Extracted records:
☆ ☆ ☆
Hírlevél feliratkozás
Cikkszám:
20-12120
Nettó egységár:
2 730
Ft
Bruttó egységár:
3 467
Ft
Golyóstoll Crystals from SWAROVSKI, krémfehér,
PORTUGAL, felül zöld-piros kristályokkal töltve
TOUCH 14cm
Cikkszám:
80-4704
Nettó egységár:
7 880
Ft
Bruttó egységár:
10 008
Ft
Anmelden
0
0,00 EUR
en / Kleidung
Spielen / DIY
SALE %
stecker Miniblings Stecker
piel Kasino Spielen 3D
☆ ☆ ☆
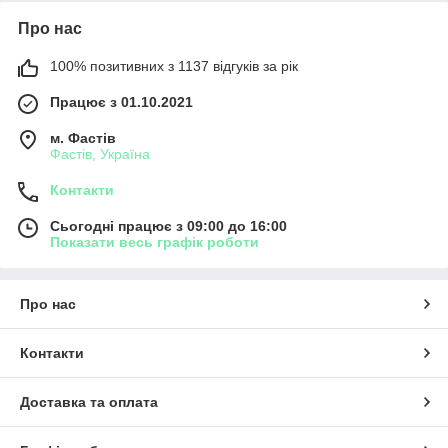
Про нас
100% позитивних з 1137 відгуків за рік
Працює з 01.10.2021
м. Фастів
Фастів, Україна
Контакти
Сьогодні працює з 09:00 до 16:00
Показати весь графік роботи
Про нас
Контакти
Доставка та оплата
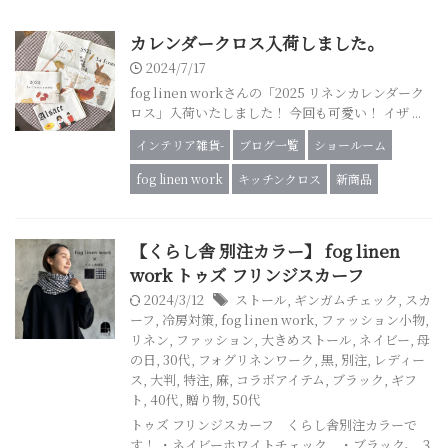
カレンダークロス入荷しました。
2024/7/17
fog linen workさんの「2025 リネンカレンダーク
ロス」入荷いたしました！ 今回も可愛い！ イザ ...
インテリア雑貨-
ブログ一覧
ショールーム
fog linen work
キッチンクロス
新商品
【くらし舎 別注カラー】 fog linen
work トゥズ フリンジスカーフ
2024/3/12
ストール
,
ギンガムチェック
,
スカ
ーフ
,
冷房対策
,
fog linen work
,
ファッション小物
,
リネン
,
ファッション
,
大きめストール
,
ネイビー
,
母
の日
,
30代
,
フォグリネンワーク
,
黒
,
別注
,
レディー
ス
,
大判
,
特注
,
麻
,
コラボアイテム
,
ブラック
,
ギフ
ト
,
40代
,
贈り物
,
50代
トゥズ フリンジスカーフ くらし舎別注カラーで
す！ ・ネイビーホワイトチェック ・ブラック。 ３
☆ ☆ ☆
What you will do: In the entries above, identify every line with the word "linen". Copy those lines.

Answer for the task:
fog linen workさんの「2025 リネンカレンダーク
fog linen work
【くらし舎 別注カラー】 fog linen
fog linen work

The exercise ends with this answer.